6. Enforcement against non-EU companies
Enforcement of the EU AI Act against non-EU companies follows the same model as GDPR enforcement. National market surveillance authorities in each member state can investigate and sanction non-EU companies whose AI systems affect persons in that state. The authorised representative is the enforcement target for procedural matters; the non-EU provider remains liable for substantive compliance.
Non-EU companies with no EU presence at all — and no authorised representative — remain theoretically subject to fines, but enforcement is practically harder. However, any EU subsidiary, EU distribution partner, or EU customer relationship creates a jurisdictional hook for national authorities.
The maximum fines are the same as for EU companies: up to €35 million or 7% of worldwide annual turnover for prohibited practice violations, and up to €15 million or 3% of turnover for high-risk AI non-compliance.
FAQ
Does the EU AI Act apply to UK companies after Brexit?
The UK is no longer subject to EU law, and the EU AI Act does not apply automatically to UK-based companies. However, UK companies that provide or deploy AI systems affecting EU users are in scope under Article 2's territorial reach — exactly as any other non-EU company would be. The UK is also developing its own AI governance framework, but it is separate from the EU AI Act.
We have EU customers but our AI processing happens entirely in the US. Are we in scope?
Yes. Where the AI processing happens is irrelevant — what matters is where the output is used and who it affects. If your AI's outputs influence decisions about EU users or are consumed by people in the EU, you are in scope. This is a fundamental aspect of the extra-territorial design of the regulation.

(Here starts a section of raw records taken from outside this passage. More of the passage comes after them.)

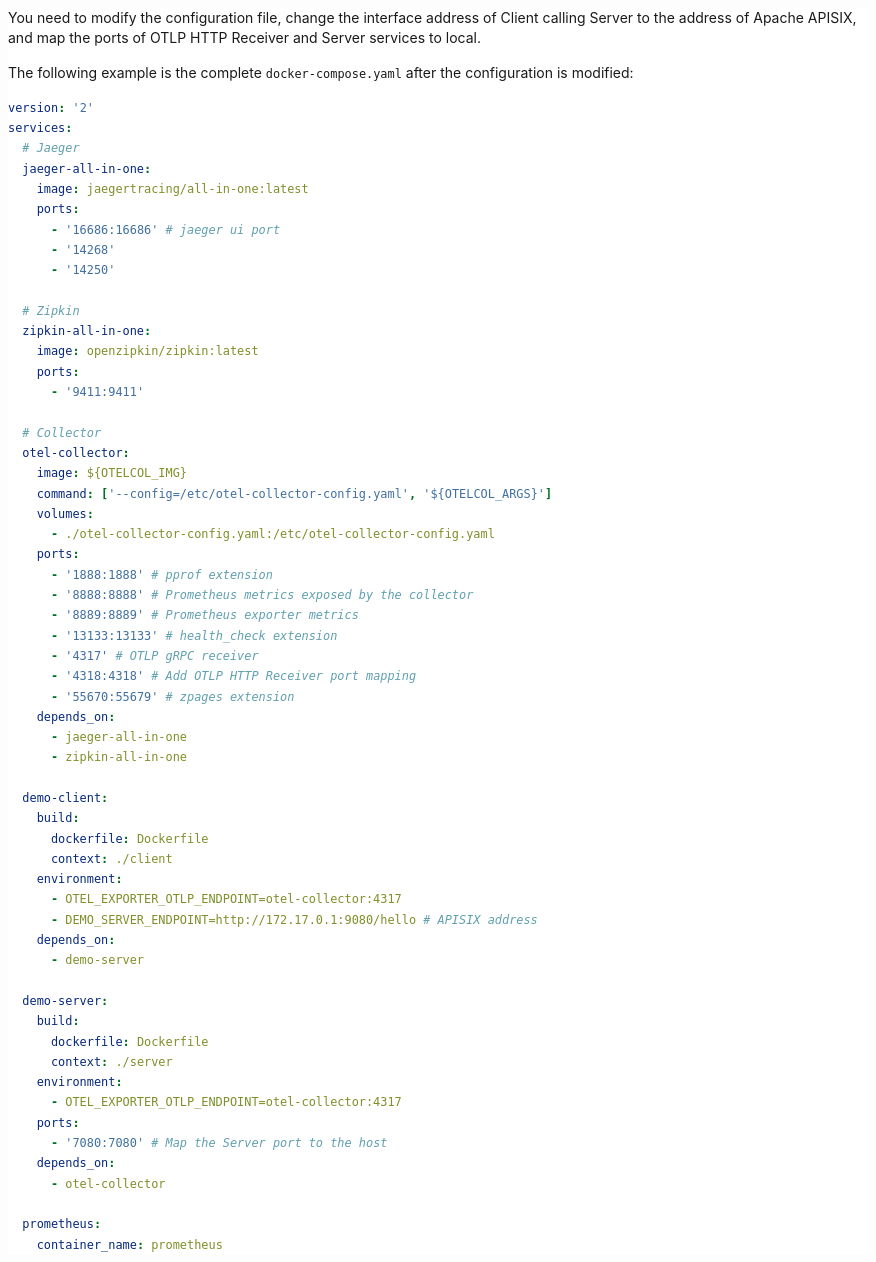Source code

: You need to modify the configuration file, change the interface address of
Client calling Server to the address of Apache APISIX, and map the ports of OTLP
HTTP Receiver and Server services to local.

The following example is the complete `docker-compose.yaml` after the
configuration is modified:

```yaml
version: '2'
services:
  # Jaeger
  jaeger-all-in-one:
    image: jaegertracing/all-in-one:latest
    ports:
      - '16686:16686' # jaeger ui port
      - '14268'
      - '14250'

  # Zipkin
  zipkin-all-in-one:
    image: openzipkin/zipkin:latest
    ports:
      - '9411:9411'

  # Collector
  otel-collector:
    image: ${OTELCOL_IMG}
    command: ['--config=/etc/otel-collector-config.yaml', '${OTELCOL_ARGS}']
    volumes:
      - ./otel-collector-config.yaml:/etc/otel-collector-config.yaml
    ports:
      - '1888:1888' # pprof extension
      - '8888:8888' # Prometheus metrics exposed by the collector
      - '8889:8889' # Prometheus exporter metrics
      - '13133:13133' # health_check extension
      - '4317' # OTLP gRPC receiver
      - '4318:4318' # Add OTLP HTTP Receiver port mapping
      - '55670:55679' # zpages extension
    depends_on:
      - jaeger-all-in-one
      - zipkin-all-in-one

  demo-client:
    build:
      dockerfile: Dockerfile
      context: ./client
    environment:
      - OTEL_EXPORTER_OTLP_ENDPOINT=otel-collector:4317
      - DEMO_SERVER_ENDPOINT=http://172.17.0.1:9080/hello # APISIX address
    depends_on:
      - demo-server

  demo-server:
    build:
      dockerfile: Dockerfile
      context: ./server
    environment:
      - OTEL_EXPORTER_OTLP_ENDPOINT=otel-collector:4317
    ports:
      - '7080:7080' # Map the Server port to the host
    depends_on:
      - otel-collector

  prometheus:
    container_name: prometheus
```

[^1]: {{% param notes.docker-compose-v2 %}}
[originally posted]: <{{% param canonical_url %}}>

Our EU customers are businesses, not consumers. Does that change anything?
No. The EU AI Act applies based on the risk category and use case of the AI system, not the type of end customer. A high-risk AI system sold to EU businesses (B2B) is subject to the same obligations as one sold directly to consumers. The relevant question is whether the AI's outputs ultimately affect natural persons in the EU.
Can we use the same authorised representative as our GDPR Article 27 representative?
Yes, if that representative is willing to take on the additional mandate and has the capacity to fulfil the EU AI Act representative obligations. The roles are distinct in their legal content — the GDPR representative handles data protection authority contact, the AI Act representative handles market surveillance authority contact — but they can be the same legal entity.